# Feiertagsberechnung



## OWiesbrock (25. Januar 2005)

Hi,

 sagt mal hat oder kennt einer einen schönen Code, der die deutschen Feiertage berechnen kann und das auch noch für die einzelnen Bundesländer? Habe bereits ein paar VB-Skripte gesehen, es aber nicht wirklich verstanden das Ganze auf Java umzumünzen.
 Ich wäre für Hilfe sehr dankbar.
 MfG

 OWiesbrock


----------



## Thomas Darimont (25. Januar 2005)

Hallo!

diese Frage wurde schon mal hier im Form gestellt, jedoch finde ich den entsprechenden Thread nicht mehr...
im Prinzip ist das einzig Komplizierte an der Feiertagsberechnung die Gaußsche Osterformel: http://www.dagmar-mueller.de/wdz/html/feiertagsberechnung.html
von dort ausgehend kann man im Prinzip alle anderen Feiertage ganz leicht berechnen was jemandem mit grundlegenden Java Kenntnissen nicht schwer fallen sollte...

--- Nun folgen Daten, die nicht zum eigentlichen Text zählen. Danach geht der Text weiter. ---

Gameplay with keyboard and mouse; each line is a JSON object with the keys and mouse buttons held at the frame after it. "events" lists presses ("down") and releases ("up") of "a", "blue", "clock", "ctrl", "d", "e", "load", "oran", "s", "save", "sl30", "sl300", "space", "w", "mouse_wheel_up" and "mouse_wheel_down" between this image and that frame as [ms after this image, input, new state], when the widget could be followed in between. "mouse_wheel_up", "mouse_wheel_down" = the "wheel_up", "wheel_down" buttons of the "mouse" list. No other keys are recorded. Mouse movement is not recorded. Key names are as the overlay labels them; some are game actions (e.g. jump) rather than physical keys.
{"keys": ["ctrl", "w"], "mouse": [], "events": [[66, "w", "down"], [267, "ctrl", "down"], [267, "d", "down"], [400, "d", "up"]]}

Alles andere kannst du ganz bequem aus irgendwelchen Flatfiles oder Datenbanktabellen auslesen....

Gruß Tom


----------



## OWiesbrock (25. Januar 2005)

Danke schön!
 Ach ja wenn ich in Deine Signatur gucke, guck doch mal über Google ob Du was von 'A Developer's notebook' findest. Das ist ein sehr gutes Hibernate Buch, mit dem ich mir das meiste beibringen konnte. Ansonsten empfehle ich noch für Eclipse die myEclipse-Erweiterung ( leider kommerziell aber jeden Cent wert!) unter http://www.myeclipseide.com


----------



## Thomas Darimont (25. Januar 2005)

Hallo

Danke für die Tipp's ... hab das Developers Notebook und Hibernate in Action auf meinem Schreibtisch und auf dem Desktop findet sich auch ein myeclipse Link ;-)

Gruß Tom


----------